A federal court declared Idaho’s same-sex marriage ban unconstitutional Tuesday in the latest of series of legal wins for marriage equality.
Chief U.S. Magistrate Judge Candy Wagahoff Dale found Idaho’s marriage laws banning same-sex marriage in violation of the U.S. Constitution because they violate same-sex couples’ rights under the Due Process and Equal Protection Clauses of the Fourteenth Amendment.
“This conclusion reaffirms a longstanding maxim underlying our system of government—a state’s broad authority to regulate matters of state concern does not include the power to violate an individual’s protected constitutional rights,” Dale wrote. “Idaho’s Marriage Laws deny its gay and lesbian citizens the fundamental right to marry and relegate their families to a stigmatized, second-class status without sufficient reason for doing so. These laws do not withstand any applicable level of constitutional scrutiny.”
Aside from state statutes that define marriage as between a man and a woman, voters approved a constitutional amendment in 2006 that stated a “marriage between a man and a woman is the only domestic legal union that shall be valid or recognized” in Idaho. Dale’s 57-page decision instructs the state of Idaho, along with its officers, employees, agents and political subdivisions, to cease enforcing any state laws that “do not recognize same-sex marriages validly contracted outside Idaho or prohibit otherwise qualified same-sex couples from marrying in Idaho” effective 9 a.m.
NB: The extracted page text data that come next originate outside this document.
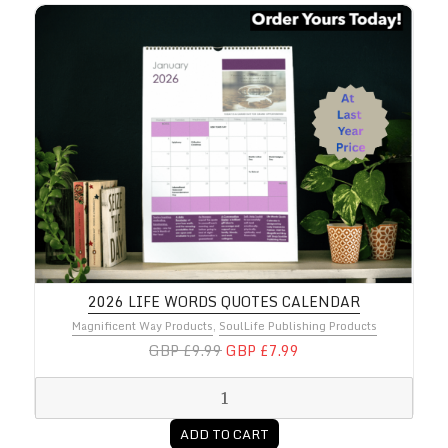
2026 Life Words Quotes Calendar
2026 LIFE WORDS QUOTES CALENDAR
Magnificent Way Products
,
SoulLife Publishing Products
GBP £9.99
GBP £7.99
ADD TO CART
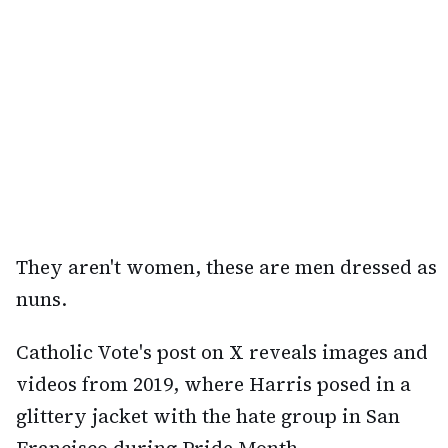
They aren't women, these are men dressed as
nuns.
Catholic Vote's post on X reveals images and
videos from 2019, where Harris posed in a
glittery jacket with the hate group in San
Mountain time on May 16.
“The Defendants offered no evidence that same-sex marriage would adversely affect opposite-sex marriages or the well-being of children. Without proof, the Defendants’ justifications echo the unsubstantiated fears that could not prop up the anti- miscegenation laws and rigid gender roles of days long past,” Dale wrote. “Then as now, it is the duty of the courts to apply the law to the facts in evidence. Here, the facts are clear and the law teaches that marriage is a fundamental right of all citizens, which neither tradition nor the majority can deny.”
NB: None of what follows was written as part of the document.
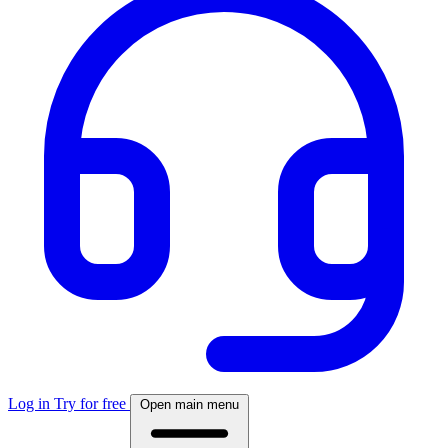
Log in
Try for free
Open main menu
Dale noted that most critical of all is that the Supreme Court has demonstrated through its rulings in various marriage cases that “the right to marry is an individual right, belonging to all.”
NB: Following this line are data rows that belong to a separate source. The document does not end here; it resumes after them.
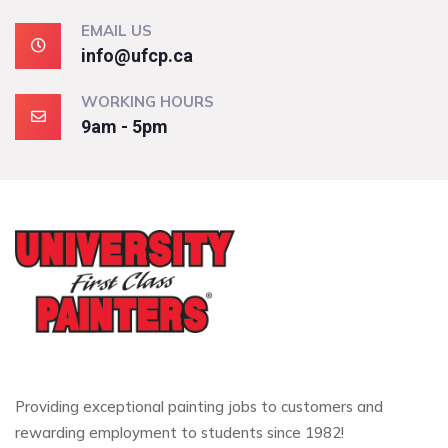
EMAIL US
info@ufcp.ca
WORKING HOURS
9am - 5pm
Providing exceptional painting jobs to customers and
rewarding employment to students since 1982!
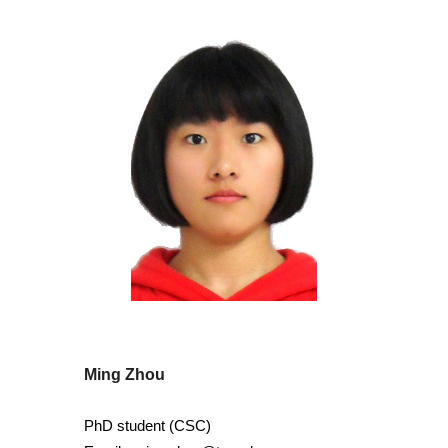
Ming Zhou
PhD student (CS
C)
“If every individual enjoys a constitutional right to marry, what is the substance of that right for gay or lesbian individuals who cannot marry their partners of choice?” Dale asked. “Traditional man-woman marriage is no answer, as this would suggest that gays and lesbians can switch off their sexual orientation and choose to be content with the universe of opposite-sex partners approved by the State. Defendants offer no other answer.”
The decision is the latest in a string of federal and state court wins for same-sex marriage following last June’s sweeping U.S. Supreme Court decision in U.S. v. Windsor — striking down the federal government’s definition of marriage as between a man and a woman. Since then, 11 federal courts have ruled in favor of marriage equality in Utah, Ohio, Oklahoma, Kentucky, Illinois, Indiana, Michigan, Tennessee, Texas and Virginia. The case in Idaho was brought by four same-sex couples represented by Boise attorneys Deborah A. Ferguson and Craig Durham and the National Center for Lesbian Rights (NCLR).
“Slow as the march toward equality may seem,” Dale wrote, “it is never in vain.”
UPDATE: Judge Dale denied Idaho Gov. Butch Otter’s request to put same-sex marriages on hold while the case is appealed, writing that the Republican governor is unlikely to succeed on the merits of the case and enforcement of the state’s marriage ban irreparably harms same-sex couples. Same-sex marriages are set to begin in Idaho at 9 a.m. Mountain time on May 16, but could be stayed by a higher court.